◆ What you are asked to do: Use the entries below and reproduce exactly the lines from the one containing "WORMS, OR OTHER CORRUPTING FACTORS." down to the one containing "communicates with from", both of them included.

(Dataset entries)
___

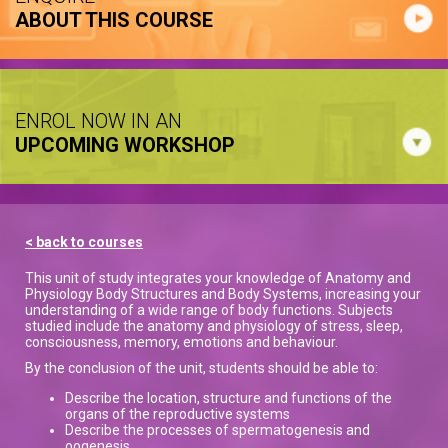
ABOUT THIS COURSE
ENROL NOW IN AN
UPCOMING WORKSHOP
< back to courses
This unit of study integrates your knowledge of Anatomy and
Physiology Body Structures and Body Systems, increasing your
understanding of a wide range of body functions. Subjects
studied include the anatomy and physiology of stress, sleep,
consciousness, memory, emotions and behaviour.
By the conclusion of the unit, students should be able to:
Describe the location, structure and functions of the
organs of the reproductive systems
Describe the processes of spermatogenesis and
oogenesis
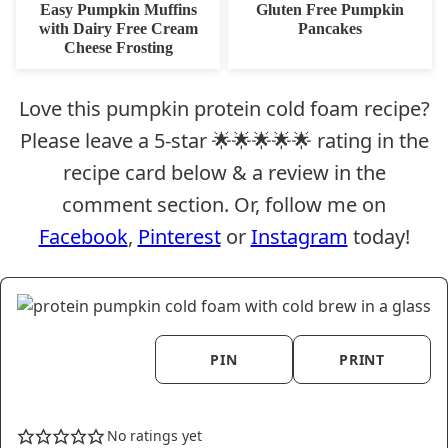
FREE
FREE
CARB
Easy Pumpkin Muffins
Gluten Free Pumpkin
with Dairy Free Cream
Pancakes
Cheese Frosting
Love this pumpkin protein cold foam recipe?
Please leave a 5-star 🌟🌟🌟🌟🌟 rating in the
recipe card below & a review in the
comment section. Or, follow me on
Facebook
,
Pinterest
or
Instagram
today!
PIN
PRINT
No ratings yet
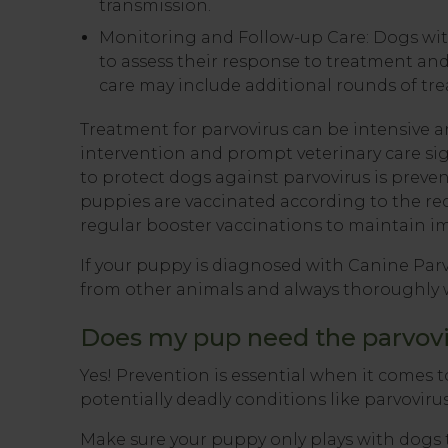
transmission.
Monitoring and Follow-up Care: Dogs with
to assess their response to treatment an
care may include additional rounds of tr
Treatment for parvovirus can be intensive an
intervention and prompt veterinary care sig
to protect dogs against parvovirus is preven
puppies are vaccinated according to the r
regular booster vaccinations to maintain i
If your puppy is diagnosed with Canine Parv
from other animals and always thoroughly 
Does my pup need the parvovi
Yes! Prevention is essential when it comes t
potentially deadly conditions like parvovirus
Make sure your puppy only plays with dogs 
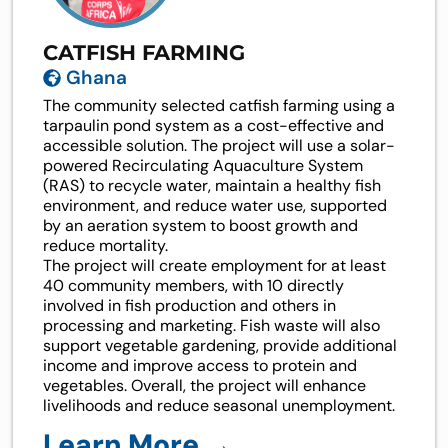
CATFISH FARMING
Ghana
The community selected catfish farming using a
tarpaulin pond system as a cost-effective and
accessible solution. The project will use a solar-
powered Recirculating Aquaculture System
(RAS) to recycle water, maintain a healthy fish
environment, and reduce water use, supported
by an aeration system to boost growth and
reduce mortality.
The project will create employment for at least
40 community members, with 10 directly
involved in fish production and others in
processing and marketing. Fish waste will also
support vegetable gardening, provide additional
income and improve access to protein and
vegetables. Overall, the project will enhance
livelihoods and reduce seasonal unemployment.
Learn More →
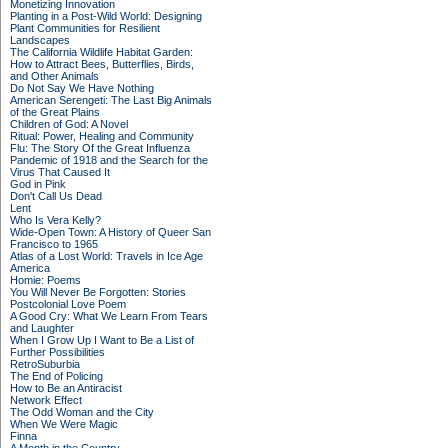
Monetizing Innovation
Planting in a Post-Wild World: Designing
Plant Communities for Resilient
Landscapes
The California Wildlife Habitat Garden:
How to Attract Bees, Butterflies, Birds,
and Other Animals
Do Not Say We Have Nothing
American Serengeti: The Last Big Animals
of the Great Plains
Children of God: A Novel
Ritual: Power, Healing and Community
Flu: The Story Of the Great Influenza
Pandemic of 1918 and the Search for the
Virus That Caused It
God in Pink
Don't Call Us Dead
Lent
Who Is Vera Kelly?
Wide-Open Town: A History of Queer San
Francisco to 1965
Atlas of a Lost World: Travels in Ice Age
America
Homie: Poems
You Will Never Be Forgotten: Stories
Postcolonial Love Poem
A Good Cry: What We Learn From Tears
and Laughter
When I Grow Up I Want to Be a List of
Further Possibilities
RetroSuburbia
The End of Policing
How to Be an Antiracist
Network Effect
The Odd Woman and the City
When We Were Magic
Finna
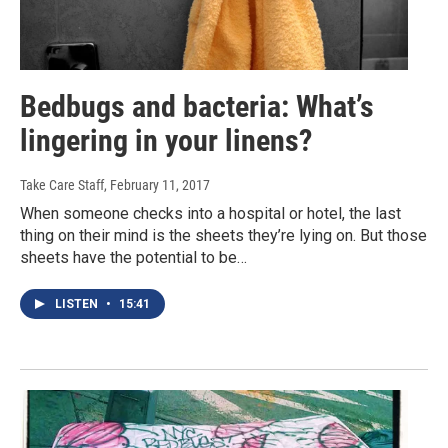
Bedbugs and bacteria: What’s
lingering in your linens?
Take Care Staff
, February 11, 2017
When someone checks into a hospital or hotel, the last
thing on their mind is the sheets they’re lying on. But those
sheets have the potential to be…
LISTEN
•
15:41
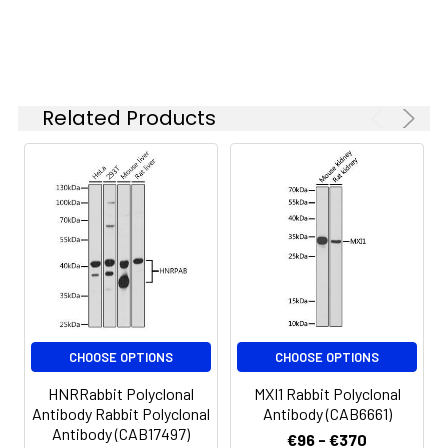
Synonyms:
CLSPN, claspin
Related Products
CHOOSE OPTIONS
CHOOSE OPTIONS
HNRRabbit Polyclonal
MXI1 Rabbit Polyclonal
Antibody Rabbit Polyclonal
Antibody (CAB6661)
Antibody (CAB17497)
€96 - €370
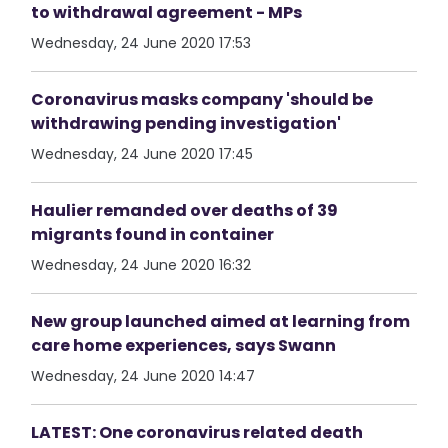
to withdrawal agreement - MPs
Wednesday, 24 June 2020 17:53
Coronavirus masks company 'should be
withdrawing pending investigation'
Wednesday, 24 June 2020 17:45
Haulier remanded over deaths of 39
migrants found in container
Wednesday, 24 June 2020 16:32
New group launched aimed at learning from
care home experiences, says Swann
Wednesday, 24 June 2020 14:47
LATEST: One coronavirus related death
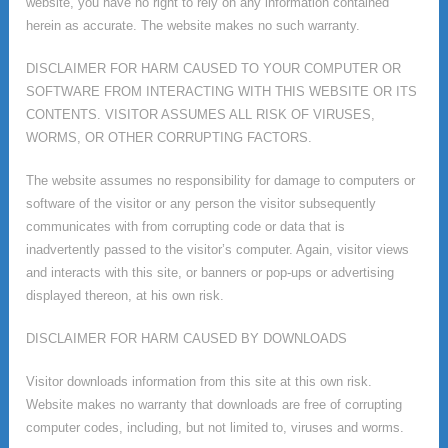
website, you have no right to rely on any information contained
herein as accurate. The website makes no such warranty.
DISCLAIMER FOR HARM CAUSED TO YOUR COMPUTER OR
SOFTWARE FROM INTERACTING WITH THIS WEBSITE OR ITS
CONTENTS. VISITOR ASSUMES ALL RISK OF VIRUSES,
WORMS, OR OTHER CORRUPTING FACTORS.
The website assumes no responsibility for damage to computers or
software of the visitor or any person the visitor subsequently
communicates with from corrupting code or data that is
inadvertently passed to the visitor’s computer. Again, visitor views
and interacts with this site, or banners or pop-ups or advertising
displayed thereon, at his own risk.
DISCLAIMER FOR HARM CAUSED BY DOWNLOADS
Visitor downloads information from this site at this own risk.
Website makes no warranty that downloads are free of corrupting
computer codes, including, but not limited to, viruses and worms.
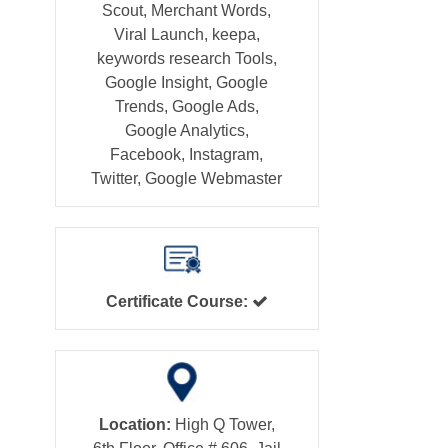
Scout, Merchant Words,
Viral Launch, keepa,
keywords research Tools,
Google Insight, Google
Trends, Google Ads,
Google Analytics,
Facebook, Instagram,
Twitter, Google Webmaster
Certificate Course:
Location:
High Q Tower,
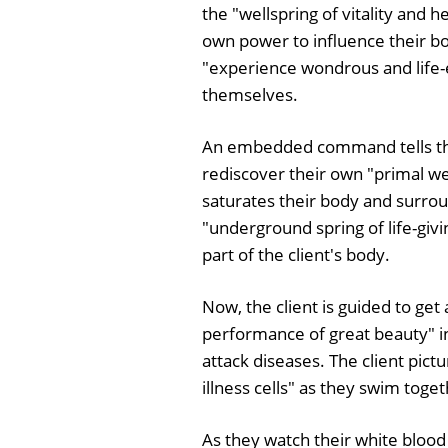
the "wellspring of vitality and 
own power to influence their bod
"experience wondrous and life-en
themselves.
An embedded command tells the c
rediscover their own "primal well
saturates their body and surroun
"underground spring of life-giv
part of the client's body.
Now, the client is guided to ge
performance of great beauty" in
attack diseases. The client pic
illness cells" as they swim toge
As they watch their white blood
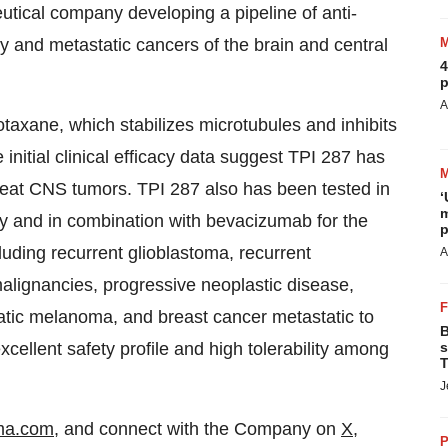
tical company developing a pipeline of anti-
y and metastatic cancers of the brain and central
4
p
A
axane, which stabilizes microtubules and inhibits
 initial clinical efficacy data suggest TPI 287 has
 treat CNS tumors. TPI 287 also has been tested in
‘
m
apy and in combination with bevacizumab for the
p
luding recurrent glioblastoma, recurrent
A
ignancies, progressive neoplastic disease,
tic melanoma, and breast cancer metastatic to
B
cellent safety profile and high tolerability among
s
T
J
ma.com
, and connect with the Company on
X
,
P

___

◆ Problem solution:
WORMS, OR OTHER CORRUPTING FACTORS.
The website assumes no responsibility for damage to computers or
software of the visitor or any person the visitor subsequently
communicates with from corrupting code or data that is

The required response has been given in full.